### Task statement
In the oily-skin text, swap "pollution" for "grime" and write out everything from "Levin also reminds" down to "the desired effect.".

### Excerpted passage

And if you're oily but have pretty clear skin, look for cleansers with glycolic acid or salicylic acid. These are slightly less severe so they won't over-cleanse and worsen your complexion, but they will gently exfoliate it.
Levin also reminds us that it's really important to wash your face post-workout to clear out sweat, dirt, and pollution. On the other hand, it's just as important not to over-wash the skin. When you wash it too much, you're stripping the skin of its natural oils, which can result in an increase in oil production, the opposite of the desired effect.
"The problem with oily skin is that patients tend to use very harsh and irritating ingredients in order to 'de-grease' the skin, but in return, it can strip the skin of essential natural oils of the skin, resulting in worsening oily skin as well as uneven skin tone," she explains.

### Extracted entries
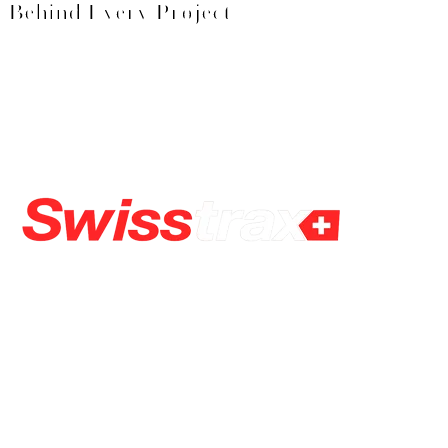
Behind Every Project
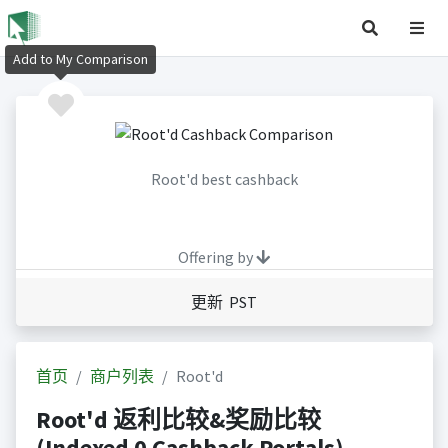
Add to My Comparison
Root'd best cashback
Offering by
更新 PST
首页
商户列表
Root'd
Root'd 返利比较&奖励比较
(Indexed 0 Cashback Portals)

### Task response
Levin also reminds us that it's really important to wash your face post-workout to clear out sweat, dirt, and grime. On the other hand, it's just as important not to over-wash the skin. When you wash it too much, you're stripping the skin of its natural oils, which can result in an increase in oil production, the opposite of the desired effect.